Write out exactly the lines from the one containing "root of tail: (743, 155)" through the last line of the records below, and no others.
[Raw data — start]
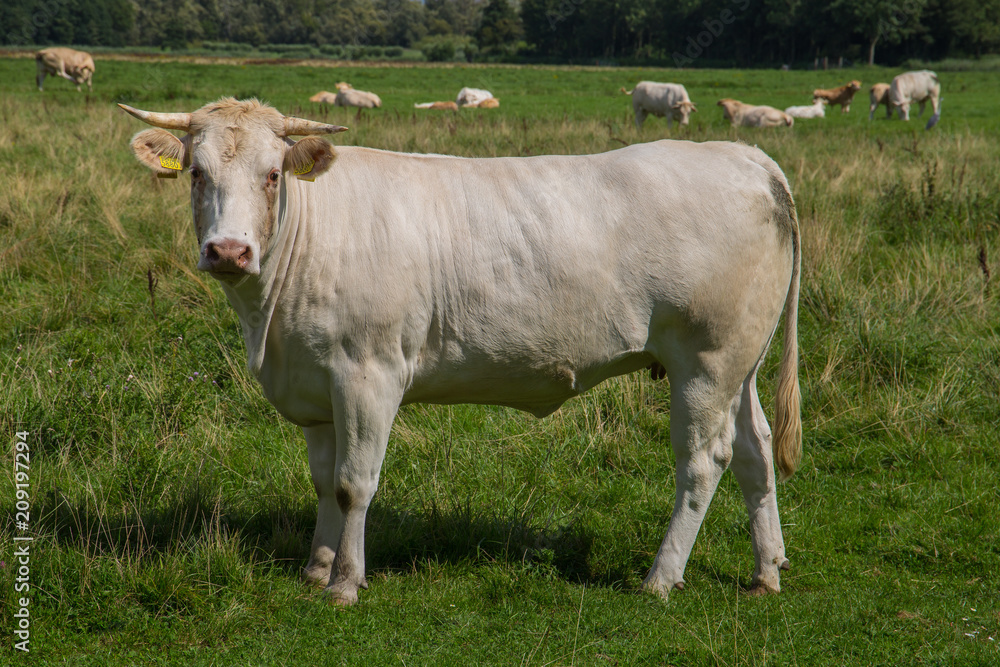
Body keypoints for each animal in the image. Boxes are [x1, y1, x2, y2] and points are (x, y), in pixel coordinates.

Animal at [119, 98, 804, 604]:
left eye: (272, 174)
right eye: (198, 173)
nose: (229, 251)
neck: (270, 321)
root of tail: (743, 155)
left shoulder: (369, 374)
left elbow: (353, 484)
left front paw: (345, 583)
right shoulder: (314, 385)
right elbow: (321, 481)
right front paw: (316, 567)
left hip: (706, 361)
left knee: (703, 462)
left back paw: (661, 577)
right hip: (740, 363)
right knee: (755, 450)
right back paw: (766, 570)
[Raw data — finish]
# [Response box]
root of tail: (743, 155)
left shoulder: (369, 374)
left elbow: (353, 484)
left front paw: (345, 583)
right shoulder: (314, 385)
right elbow: (321, 481)
right front paw: (316, 567)
left hip: (706, 361)
left knee: (703, 462)
left back paw: (661, 577)
right hip: (740, 363)
right knee: (755, 450)
right back paw: (766, 570)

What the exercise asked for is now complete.